▶ WORK REQUEST
Please repeat the records exactly, keeping the pictures out.
::: MATERIAL PROVIDED :::
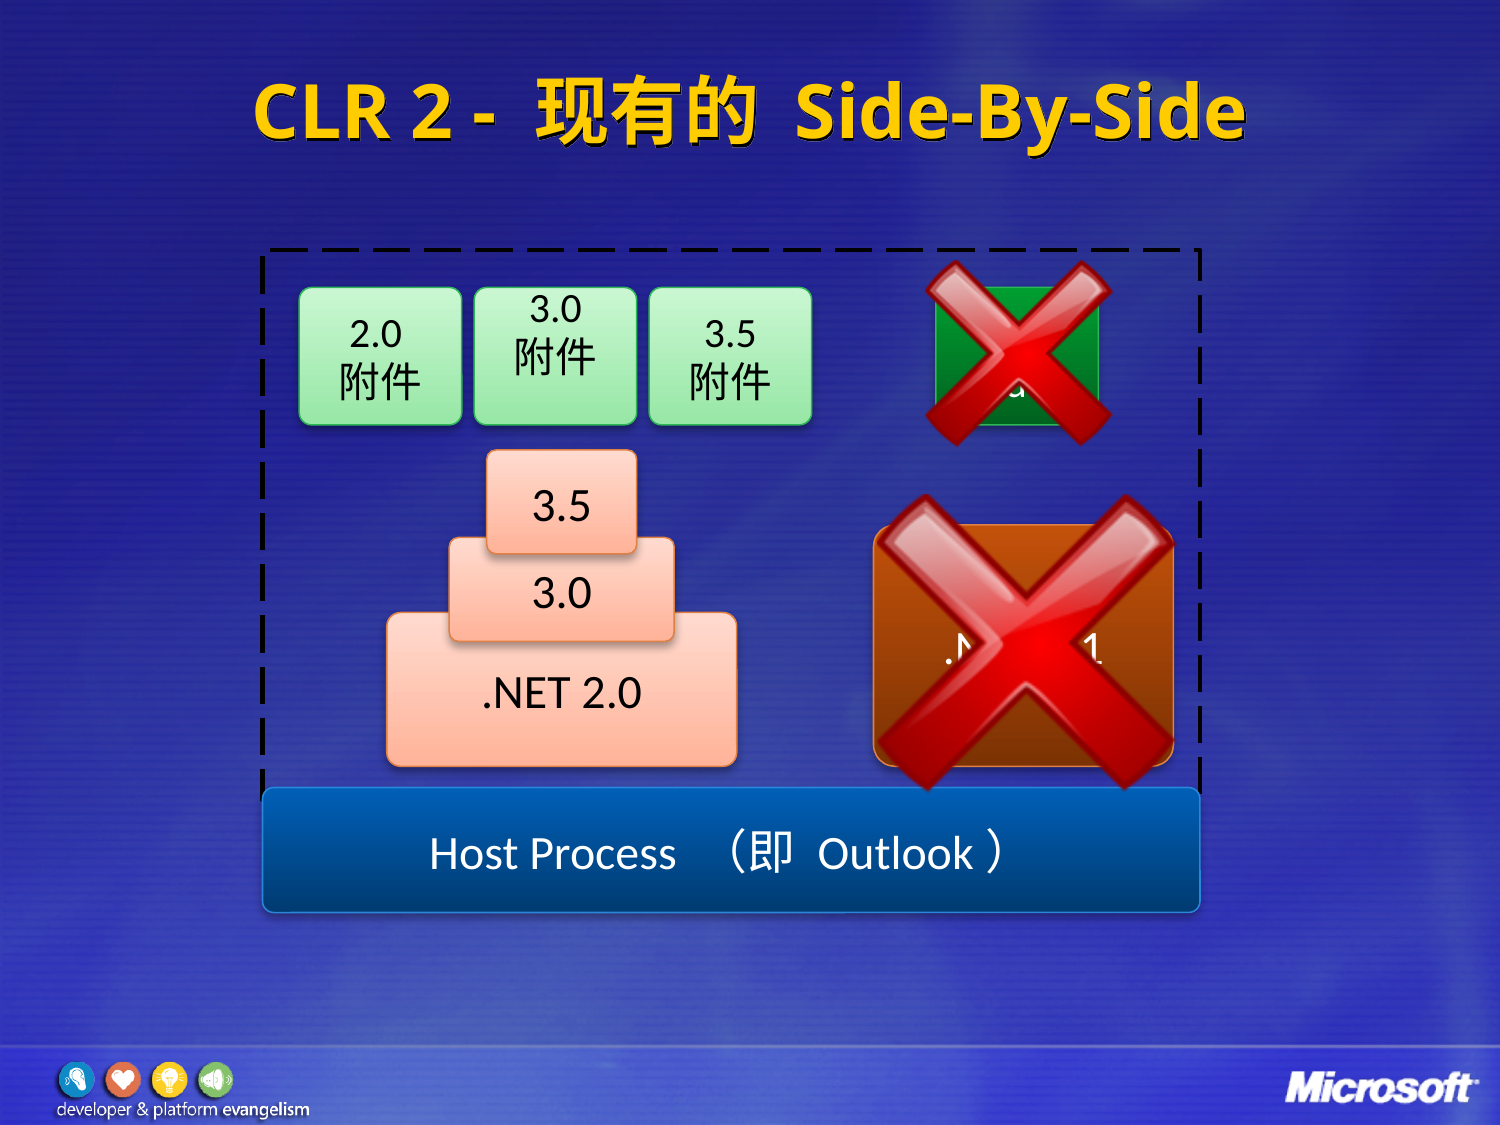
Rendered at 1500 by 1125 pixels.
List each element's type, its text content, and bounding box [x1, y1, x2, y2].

picture [0, 0, 1500, 1125]
text_box [262, 249, 1200, 792]
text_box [298, 287, 812, 767]
title CLR 2 - 现有的 Side-By-Side [74, 14, 1426, 203]
text_box Host Process （即 Outlook） [262, 787, 1201, 913]
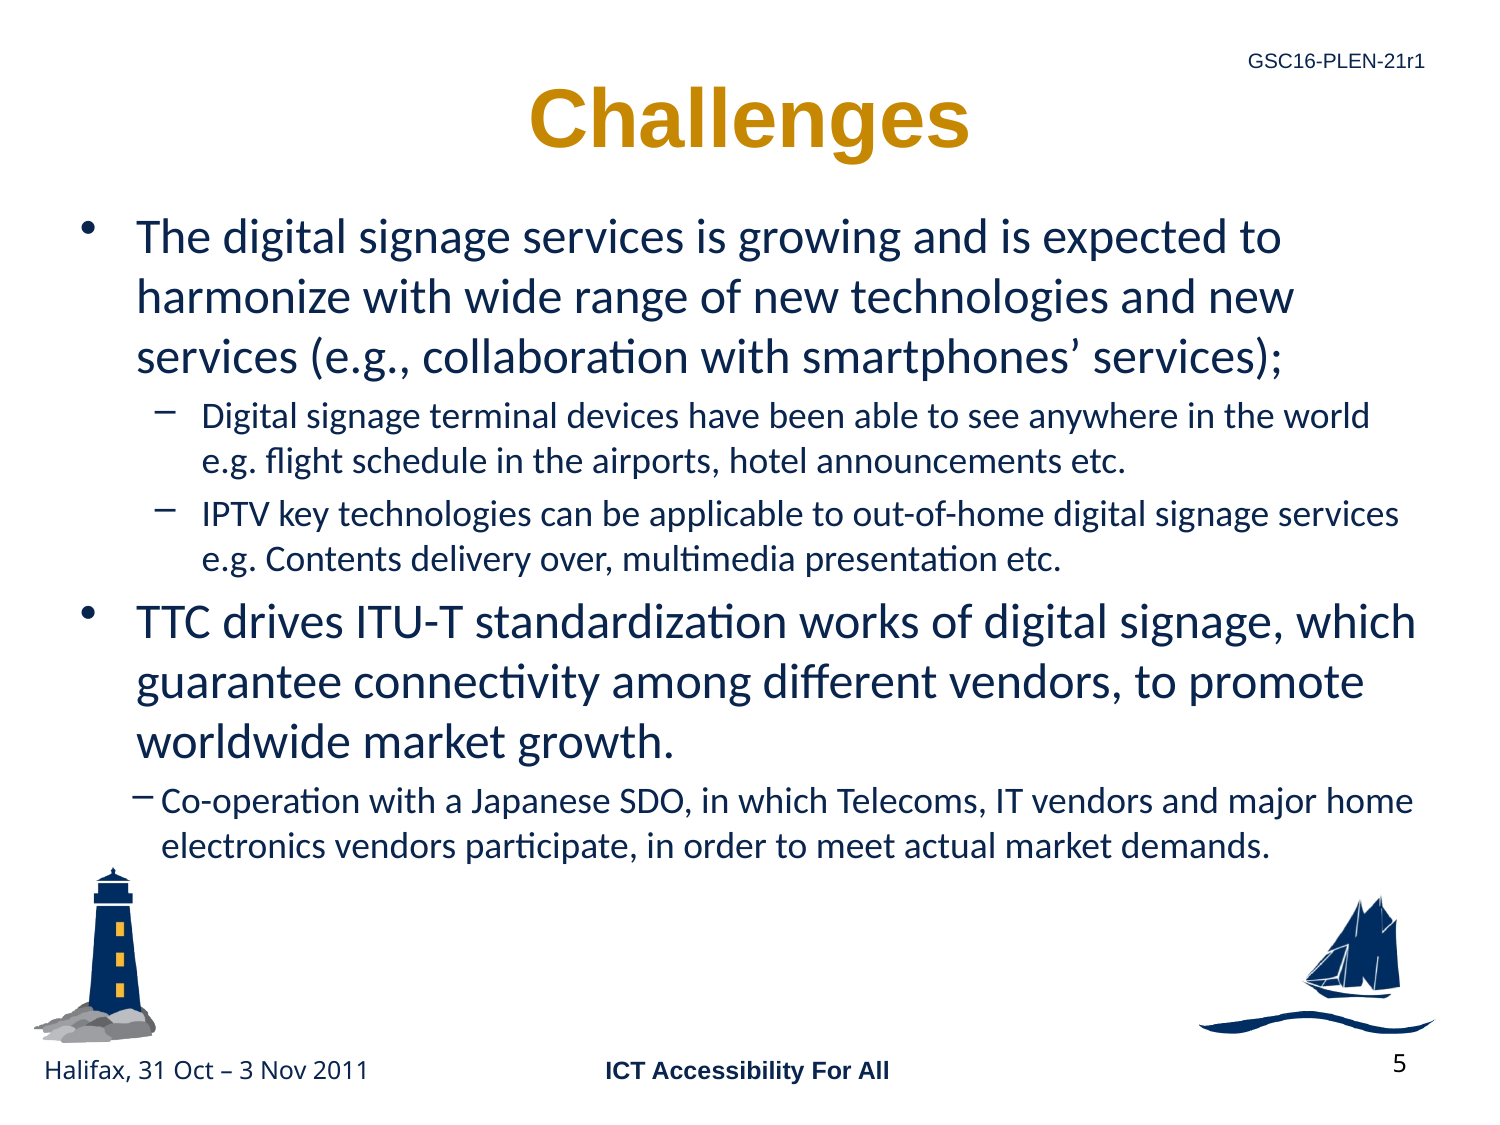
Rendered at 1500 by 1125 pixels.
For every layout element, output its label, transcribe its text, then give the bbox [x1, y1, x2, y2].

picture [34, 867, 64, 1043]
slide_number 5 [1071, 1039, 1422, 1118]
list The digital signage services is growing and is expected to harmonize with wide range of new technologies and new services (e.g., collaboration with smartphones’ services); Digital signage terminal devices have been able to see anywhere in the world e.g. flight schedule in the airports, hotel announcements etc. IPTV key technologies can be applicable to out-of-home digital signage services e.g. Contents delivery over, multimedia presentation etc. TTC drives ITU-T standardization works of digital signage, which guarantee connectivity among different vendors, to promote worldwide market growth. Co-operation with a Japanese SDO, in which Telecoms, IT vendors and major home electronics vendors participate, in order to meet actual market demands. [64, 196, 1439, 1059]
title Challenges [75, 20, 1425, 208]
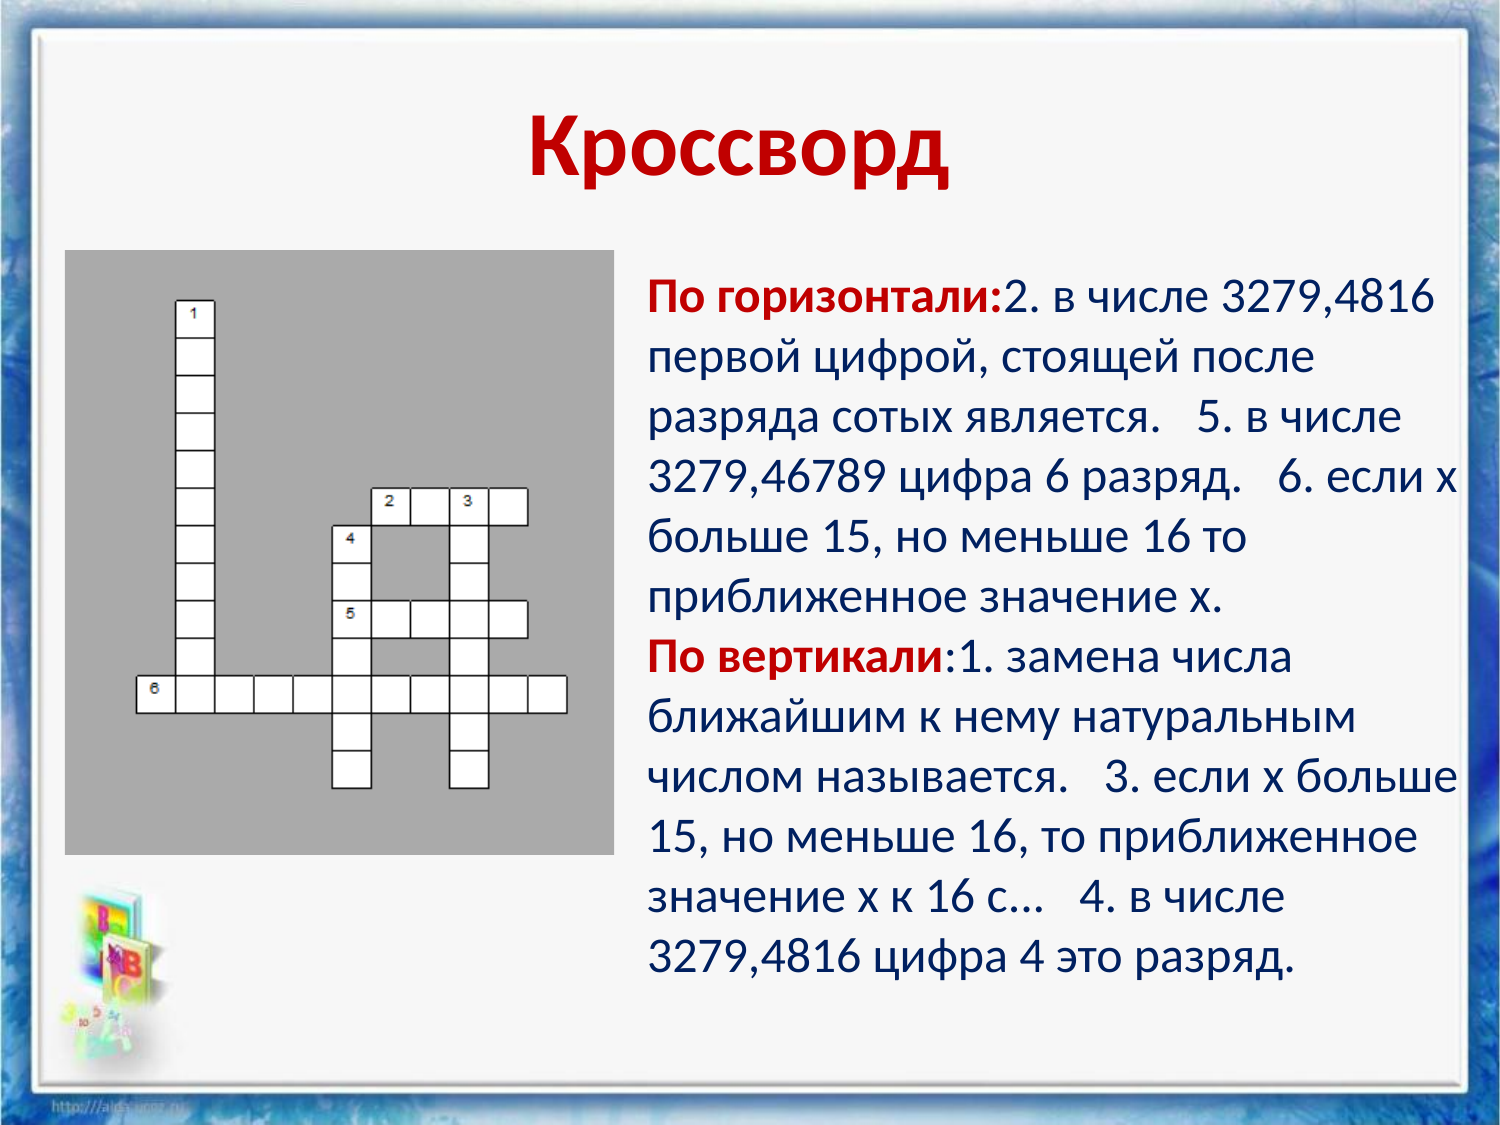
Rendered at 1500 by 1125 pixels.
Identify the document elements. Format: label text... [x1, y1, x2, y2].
:::
▶ ANSWER SPACE
Rendered at 1500 by 1125 pixels.
List each element's type, its text content, and bounding box [x1, y1, x2, y2].

picture [0, 0, 1500, 1125]
text_box [262, 249, 1200, 792]
text_box [298, 287, 812, 767]
title CLR 2 - 现有的 Side-By-Side [74, 14, 1426, 203]
text_box Host Process （即 Outlook） [262, 787, 1201, 913]
Rendered at 1500 by 1125 pixels.
For every layout element, output its label, transcribe its text, then give the bbox [x1, y1, x2, y2].

picture [34, 867, 64, 1043]
slide_number 5 [1071, 1039, 1422, 1118]
list The digital signage services is growing and is expected to harmonize with wide range of new technologies and new services (e.g., collaboration with smartphones’ services); Digital signage terminal devices have been able to see anywhere in the world e.g. flight schedule in the airports, hotel announcements etc. IPTV key technologies can be applicable to out-of-home digital signage services e.g. Contents delivery over, multimedia presentation etc. TTC drives ITU-T standardization works of digital signage, which guarantee connectivity among different vendors, to promote worldwide market growth. Co-operation with a Japanese SDO, in which Telecoms, IT vendors and major home electronics vendors participate, in order to meet actual market demands. [64, 196, 1439, 1059]
title Challenges [75, 20, 1425, 208]
Rendered at 1500 by 1125 pixels.
Identify the document elements. Format: label text... [x1, y1, x2, y2].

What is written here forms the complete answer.